** Exercise **
Every line in the data below from the one containing "- 'like to'" down to the one containing "## Långt / länge", both included, must be retyped exactly; no other line is to appear.

===== Data records

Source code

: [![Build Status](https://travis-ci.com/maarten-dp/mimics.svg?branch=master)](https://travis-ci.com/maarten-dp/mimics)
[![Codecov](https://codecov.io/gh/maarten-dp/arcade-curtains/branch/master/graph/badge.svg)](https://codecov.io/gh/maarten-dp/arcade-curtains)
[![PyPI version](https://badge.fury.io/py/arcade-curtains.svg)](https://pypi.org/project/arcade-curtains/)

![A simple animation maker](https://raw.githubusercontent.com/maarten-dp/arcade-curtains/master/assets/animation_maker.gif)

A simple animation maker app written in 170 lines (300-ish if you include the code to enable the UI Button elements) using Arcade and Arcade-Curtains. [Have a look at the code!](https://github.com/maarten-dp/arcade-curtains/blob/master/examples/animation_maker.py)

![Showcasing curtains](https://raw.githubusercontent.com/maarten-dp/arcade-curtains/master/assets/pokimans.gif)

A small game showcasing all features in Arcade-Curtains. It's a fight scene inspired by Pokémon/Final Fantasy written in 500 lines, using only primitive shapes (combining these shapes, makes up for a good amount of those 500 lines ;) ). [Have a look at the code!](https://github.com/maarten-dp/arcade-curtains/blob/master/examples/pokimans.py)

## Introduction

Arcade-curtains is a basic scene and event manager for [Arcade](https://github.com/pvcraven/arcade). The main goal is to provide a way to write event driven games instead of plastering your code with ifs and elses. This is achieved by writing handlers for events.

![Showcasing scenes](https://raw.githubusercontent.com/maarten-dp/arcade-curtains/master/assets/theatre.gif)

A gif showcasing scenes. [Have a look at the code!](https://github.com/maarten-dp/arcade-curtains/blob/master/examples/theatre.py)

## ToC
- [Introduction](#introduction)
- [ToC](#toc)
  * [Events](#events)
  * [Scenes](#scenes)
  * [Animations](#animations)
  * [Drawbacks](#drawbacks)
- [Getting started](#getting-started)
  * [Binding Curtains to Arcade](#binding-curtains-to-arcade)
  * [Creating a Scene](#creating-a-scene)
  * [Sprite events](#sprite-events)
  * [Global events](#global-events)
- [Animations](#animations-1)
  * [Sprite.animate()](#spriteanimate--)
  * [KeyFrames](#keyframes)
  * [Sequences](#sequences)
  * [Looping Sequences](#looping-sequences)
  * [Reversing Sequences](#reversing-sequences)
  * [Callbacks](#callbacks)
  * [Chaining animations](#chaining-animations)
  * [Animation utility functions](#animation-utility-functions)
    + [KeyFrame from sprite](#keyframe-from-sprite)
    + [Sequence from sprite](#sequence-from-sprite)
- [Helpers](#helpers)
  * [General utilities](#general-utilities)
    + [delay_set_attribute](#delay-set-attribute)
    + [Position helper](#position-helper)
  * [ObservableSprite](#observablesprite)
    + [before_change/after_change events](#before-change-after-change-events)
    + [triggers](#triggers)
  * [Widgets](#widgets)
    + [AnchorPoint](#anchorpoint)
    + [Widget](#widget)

==========
===== Data records

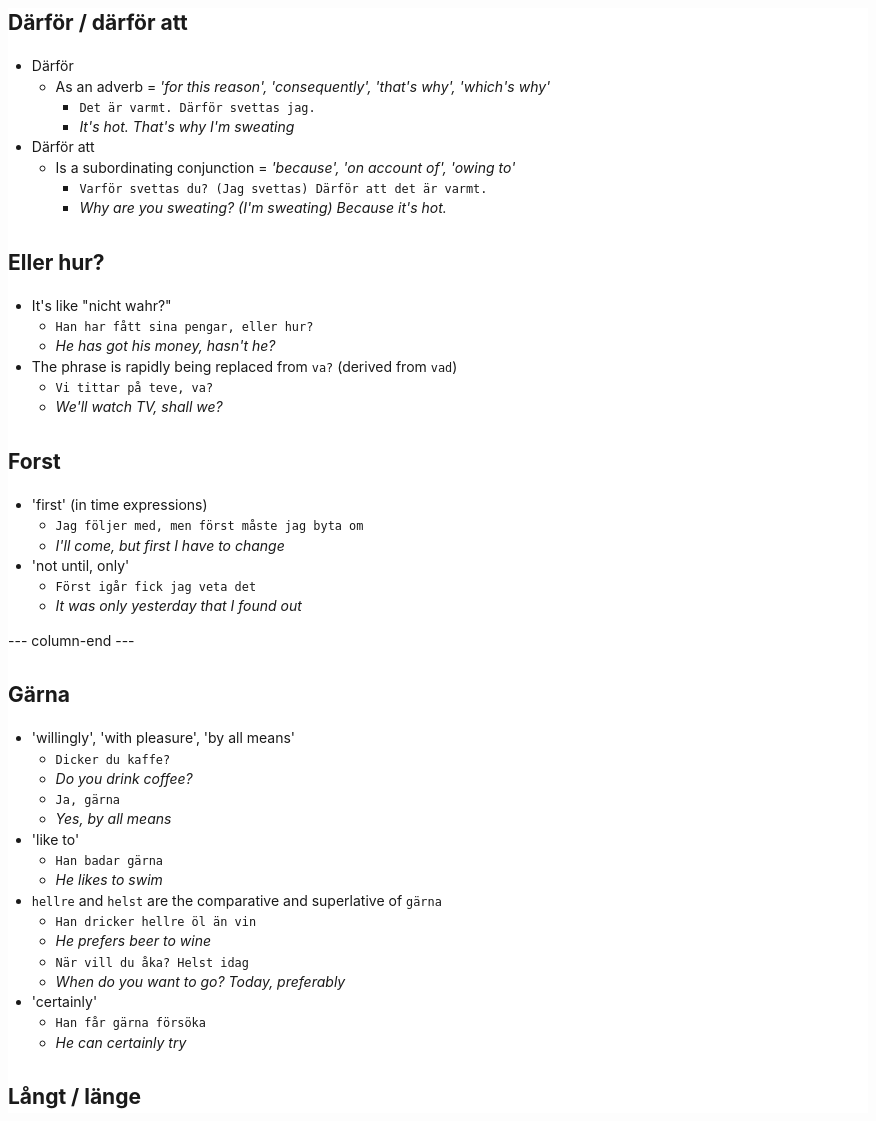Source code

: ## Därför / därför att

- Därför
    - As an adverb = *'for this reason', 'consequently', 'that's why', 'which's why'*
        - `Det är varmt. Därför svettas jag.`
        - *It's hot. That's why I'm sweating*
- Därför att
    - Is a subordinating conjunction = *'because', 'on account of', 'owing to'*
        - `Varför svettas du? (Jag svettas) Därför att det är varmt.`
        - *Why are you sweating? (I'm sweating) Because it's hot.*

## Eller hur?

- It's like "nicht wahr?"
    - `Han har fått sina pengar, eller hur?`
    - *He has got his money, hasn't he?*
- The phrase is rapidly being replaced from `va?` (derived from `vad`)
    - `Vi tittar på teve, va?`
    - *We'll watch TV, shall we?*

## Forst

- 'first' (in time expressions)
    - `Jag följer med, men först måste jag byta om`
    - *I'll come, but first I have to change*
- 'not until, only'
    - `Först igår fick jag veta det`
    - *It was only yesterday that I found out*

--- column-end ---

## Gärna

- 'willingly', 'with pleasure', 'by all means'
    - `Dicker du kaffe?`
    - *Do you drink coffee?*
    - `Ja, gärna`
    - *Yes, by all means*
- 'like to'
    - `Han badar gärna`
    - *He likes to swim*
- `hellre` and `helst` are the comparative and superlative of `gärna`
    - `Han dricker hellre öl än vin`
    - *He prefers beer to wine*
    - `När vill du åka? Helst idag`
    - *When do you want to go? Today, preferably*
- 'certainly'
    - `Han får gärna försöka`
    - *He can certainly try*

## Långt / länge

==========

** Output of the task **
- 'like to'
    - `Han badar gärna`
    - *He likes to swim*
- `hellre` and `helst` are the comparative and superlative of `gärna`
    - `Han dricker hellre öl än vin`
    - *He prefers beer to wine*
    - `När vill du åka? Helst idag`
    - *When do you want to go? Today, preferably*
- 'certainly'
    - `Han får gärna försöka`
    - *He can certainly try*

## Långt / länge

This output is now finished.